A nested list of input data from generate_data_list().

settings_matrix

A data.frame where each row completely defines an SNF pipeline transforming individual input dataframes into a final cluster solution. See ?generate_settings_matrix or https://branchlab.github.io/metasnf/articles/settings_matrix.html for more details.

processes

Specify number of processes used to complete SNF iterations

  • 1 (default) Sequential processing: function will iterate through the settings_matrix one row at a time with a for loop. This option will not make use of multiple CPU cores, but will show a progress bar.

  • 2 or higher: Parallel processing will use the future.apply::future_apply to distribute the SNF iterations across the specified number of CPU cores. If higher than the number of available cores, a warning will be printed and the maximum number of cores will be used.

  • max: All available cores will be used.
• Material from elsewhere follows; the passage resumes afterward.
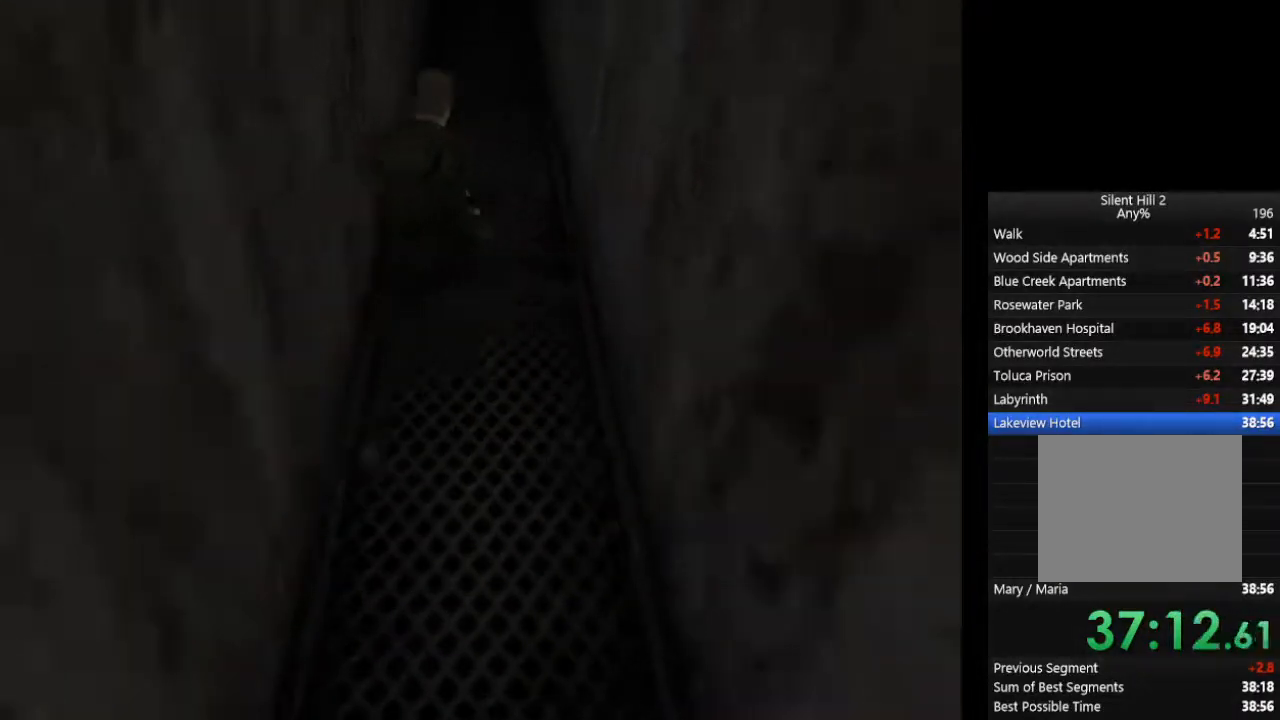
{"buttons": ["CIRCLE"], "left_stick": "up", "right_stick": "center", "events": [[100, "L1", "down"], [167, "L1", "up"], [267, "L1", "down"], [333, "L1", "up"], [400, "L1", "down"], [467, "L1", "up"]]}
return_similarity_matrices

If TRUE, function will return a list where the first element is the solutions matrix and the second element is a list of similarity matrices for each row in the solutions_matrix. Default FALSE.

similarity_matrix_dir

If specified, this directory will be used to save all generated similarity matrices.

clust_algs_list

List of custom clustering algorithms to apply to the final fused network. See ?generate_clust_algs_list.

suppress_clustering

If FALSE (default), will apply default or custom clustering algorithms to provide cluster solutions on every iteration of SNF. If TRUE, parameter similarity_matrix_dir must be specified.

distance_metrics_list

An optional nested list containing which distance metric function should be used for the various feature types (continuous, discrete, ordinal, categorical, and mixed). See ?generate_distance_metrics_list for details on how to build this.

weights_matrix

A matrix containing feature weights to use during distance matrix calculation. See ?generate_weights_matrix for details on how to build this.
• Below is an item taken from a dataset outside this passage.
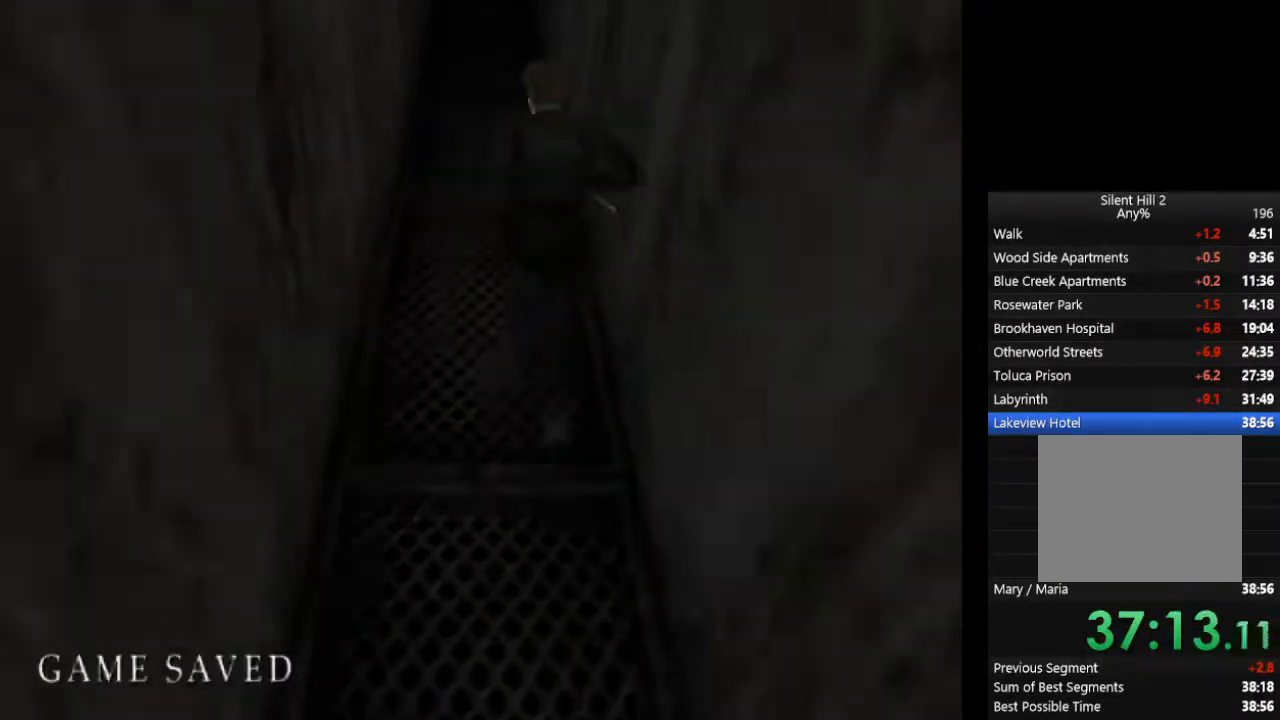
{"buttons": ["CIRCLE", "L1"], "left_stick": "up", "right_stick": "center", "events": [[33, "L1", "down"], [133, "L1", "up"], [200, "L1", "down"], [267, "L1", "up"], [367, "L1", "down"], [433, "L1", "up"], [500, "L1", "down"]]}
automatic_standard_normalize

If TRUE, will automatically apply standard normalization prior to calculation of any distance matrices. This parameter cannot be used in conjunction with a custom distance metrics list. If you wish to supply custom distance metrics but also always have standard normalization, simply ensure that the numeric (continuous, discrete, and ordinal) distance metrics are only populated with distance metric functions that apply standard normalization. See https://branchlab.github.io/metasnf/articles/distance_metrics.html to learn more.

verbose

If TRUE, print time remaining estimates to console.

Value

By default, returns a solutions matrix (class "data.frame"), a a data frame containing one row for every row of the provided settings matrix, all the original columns of that settings matrix, and new columns containing the assigned cluster of each observation from the cluster solution derived by that row's settings. If return_similarity_matrices is TRUE, the function will instead return a list containing the solutions matrix as well as a list of the final similarity matrices (class "matrix") generated by SNF for each row of the settings matrix. If suppress_clustering is TRUE, the solutions matrix will not be returned in the output.